-- TEXT EXCERPT --
Lascaux's Prehistoric Paintings Still Endangered by Fungus

Black Mold Patches Above the Cow's Horns
Photo, French Ministry of Culture
In my Wall Street Journal article a year and a half ago about the fungi and bacteria problems jeopardizing the prehistoric cave paintings at Lascaux, France, I quoted Jean-Michel Geneste, the cave's curator, asserting that everything was under control:
There is no damage to the paintings....Now the situation is stable. Now it [the growth of microorganisms] has disappeared naturally from the paintings.
To which I responded, in that June 13, 2006 article:
To put to rest the questions that continue to be raised...these reassurances urgently need to be publicly corroborated through visits by disinterested outsiders who are experts.
Now, according to the NY Times, there's been an "inspection by a team of microbiologists." And their findings are alarming.
Marlise Simons writes:
For the second time in a decade, fungus is threatening France's most celebrated prehistoric paintings, the mysterious animal images that line the Lascaux cave in the Dordogne region of southwestern France, scientists say.

-- TASK STATEMENT --
Could you continue the text about fungus endangering the Lascaux cave paintings from the point where it stops?

-- SOURCE DATA --
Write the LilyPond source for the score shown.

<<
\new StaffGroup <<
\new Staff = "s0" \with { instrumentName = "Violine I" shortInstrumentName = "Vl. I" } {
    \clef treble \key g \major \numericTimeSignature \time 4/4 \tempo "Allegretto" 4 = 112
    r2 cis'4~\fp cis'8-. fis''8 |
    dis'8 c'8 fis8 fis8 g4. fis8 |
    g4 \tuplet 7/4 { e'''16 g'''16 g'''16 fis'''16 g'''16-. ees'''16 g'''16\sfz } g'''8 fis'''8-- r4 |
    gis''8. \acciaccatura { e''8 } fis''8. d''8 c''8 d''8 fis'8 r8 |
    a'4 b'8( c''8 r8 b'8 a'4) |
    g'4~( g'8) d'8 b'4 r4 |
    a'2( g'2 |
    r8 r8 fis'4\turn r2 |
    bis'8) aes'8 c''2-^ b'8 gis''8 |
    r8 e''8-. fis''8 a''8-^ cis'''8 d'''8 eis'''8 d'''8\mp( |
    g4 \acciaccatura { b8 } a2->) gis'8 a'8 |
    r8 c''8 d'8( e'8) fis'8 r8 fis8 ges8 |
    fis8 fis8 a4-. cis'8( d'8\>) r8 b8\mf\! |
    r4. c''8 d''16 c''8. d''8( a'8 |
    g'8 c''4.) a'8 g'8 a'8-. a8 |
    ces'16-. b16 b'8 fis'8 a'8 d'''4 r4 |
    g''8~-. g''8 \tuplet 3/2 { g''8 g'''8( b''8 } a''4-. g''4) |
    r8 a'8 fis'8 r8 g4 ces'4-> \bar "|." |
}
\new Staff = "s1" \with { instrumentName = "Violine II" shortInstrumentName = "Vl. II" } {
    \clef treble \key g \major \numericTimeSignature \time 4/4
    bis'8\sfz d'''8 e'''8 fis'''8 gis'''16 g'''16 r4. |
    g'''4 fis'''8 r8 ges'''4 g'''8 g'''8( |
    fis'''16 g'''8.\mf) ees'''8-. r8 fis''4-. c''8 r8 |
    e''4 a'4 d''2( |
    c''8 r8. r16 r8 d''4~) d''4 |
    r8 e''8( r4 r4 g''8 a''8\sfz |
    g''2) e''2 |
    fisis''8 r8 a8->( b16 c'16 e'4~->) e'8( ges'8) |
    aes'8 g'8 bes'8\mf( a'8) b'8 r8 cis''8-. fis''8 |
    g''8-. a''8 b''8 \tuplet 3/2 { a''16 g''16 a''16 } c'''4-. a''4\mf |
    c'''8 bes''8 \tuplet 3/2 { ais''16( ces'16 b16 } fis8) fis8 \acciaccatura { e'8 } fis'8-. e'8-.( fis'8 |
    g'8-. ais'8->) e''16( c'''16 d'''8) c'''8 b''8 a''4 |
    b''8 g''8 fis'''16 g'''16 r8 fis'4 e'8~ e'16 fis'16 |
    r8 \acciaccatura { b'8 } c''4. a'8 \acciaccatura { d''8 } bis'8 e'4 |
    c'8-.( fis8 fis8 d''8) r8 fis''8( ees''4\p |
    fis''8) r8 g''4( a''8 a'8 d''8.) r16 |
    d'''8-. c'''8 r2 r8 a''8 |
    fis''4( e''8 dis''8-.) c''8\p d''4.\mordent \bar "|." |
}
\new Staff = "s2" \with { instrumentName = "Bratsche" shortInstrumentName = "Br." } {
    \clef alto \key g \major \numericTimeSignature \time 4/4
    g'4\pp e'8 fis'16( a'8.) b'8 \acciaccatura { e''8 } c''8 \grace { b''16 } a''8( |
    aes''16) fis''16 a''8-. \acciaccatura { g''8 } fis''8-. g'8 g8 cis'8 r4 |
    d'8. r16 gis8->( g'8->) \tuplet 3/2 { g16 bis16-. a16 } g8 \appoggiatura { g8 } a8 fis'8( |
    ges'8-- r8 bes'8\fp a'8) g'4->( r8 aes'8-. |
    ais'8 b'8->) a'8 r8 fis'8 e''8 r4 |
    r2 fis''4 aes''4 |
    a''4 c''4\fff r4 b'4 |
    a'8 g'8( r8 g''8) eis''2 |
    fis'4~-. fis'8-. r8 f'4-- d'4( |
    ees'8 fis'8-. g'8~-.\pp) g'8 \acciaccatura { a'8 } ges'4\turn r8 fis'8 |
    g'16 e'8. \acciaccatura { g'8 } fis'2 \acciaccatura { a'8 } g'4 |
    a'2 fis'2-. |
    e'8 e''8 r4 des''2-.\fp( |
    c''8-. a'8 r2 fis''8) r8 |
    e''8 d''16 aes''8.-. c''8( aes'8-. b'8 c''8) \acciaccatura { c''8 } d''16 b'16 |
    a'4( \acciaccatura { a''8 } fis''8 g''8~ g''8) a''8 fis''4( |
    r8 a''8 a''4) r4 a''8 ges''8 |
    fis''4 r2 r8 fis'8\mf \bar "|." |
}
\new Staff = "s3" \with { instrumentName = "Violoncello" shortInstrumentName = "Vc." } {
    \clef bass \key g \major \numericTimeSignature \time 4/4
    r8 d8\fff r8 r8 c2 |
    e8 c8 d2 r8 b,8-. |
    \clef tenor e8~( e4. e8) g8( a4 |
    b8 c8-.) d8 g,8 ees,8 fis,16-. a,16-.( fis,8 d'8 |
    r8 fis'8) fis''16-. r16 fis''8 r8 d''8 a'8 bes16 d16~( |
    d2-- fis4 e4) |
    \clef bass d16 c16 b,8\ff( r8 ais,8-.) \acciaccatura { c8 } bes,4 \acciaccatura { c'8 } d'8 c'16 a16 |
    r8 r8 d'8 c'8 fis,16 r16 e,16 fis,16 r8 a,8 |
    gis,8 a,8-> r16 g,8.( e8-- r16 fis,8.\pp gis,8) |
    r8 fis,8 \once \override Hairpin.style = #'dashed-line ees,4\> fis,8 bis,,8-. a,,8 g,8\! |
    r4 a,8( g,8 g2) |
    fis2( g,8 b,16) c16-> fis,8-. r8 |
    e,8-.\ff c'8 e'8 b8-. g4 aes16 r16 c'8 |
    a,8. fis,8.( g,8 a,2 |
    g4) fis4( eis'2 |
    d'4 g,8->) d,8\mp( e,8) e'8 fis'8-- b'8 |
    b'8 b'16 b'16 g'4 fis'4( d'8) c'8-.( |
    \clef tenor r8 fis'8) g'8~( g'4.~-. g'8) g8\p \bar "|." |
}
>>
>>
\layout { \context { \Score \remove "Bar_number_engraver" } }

-- REPLY --
No consensus has emerged among experts over whether the invading patches of gray and black mold are the result of climate change, a defective temperature-control system, the light used by researchers or the carbon dioxide exhaled by visitors....The government has approved a new treatment of the blemishes with a fungicide and ordered that the cave be sealed off for as long as four months so that its delicate environment can be stabilized.
Unmentioned in the article is one of the planned remedies set forth in the French Ministry of Culture's report (click on Nov. 20, if you read French) about the problem---the "replacement of the climate control system" in 2008. As I previously reported, the installation of a new climate control system at the entrance of the cave a few years ago was blamed by the French scientific journal La Recherche as the likely cause of a shockingly virulent invasion of fungi and bacteria in 2001. These appeared both on the cave's floor and on outcroppings below its decorated walls.
Now that a team of microbiologists has provided a scientific update on the problem, we need another team of outside experts to be brought in---one that can craft an effective solution to the urgent problem of preserving one of the world's great cultural treasures. For now, it's off limits to just about everyone except persistent microscopic invaders.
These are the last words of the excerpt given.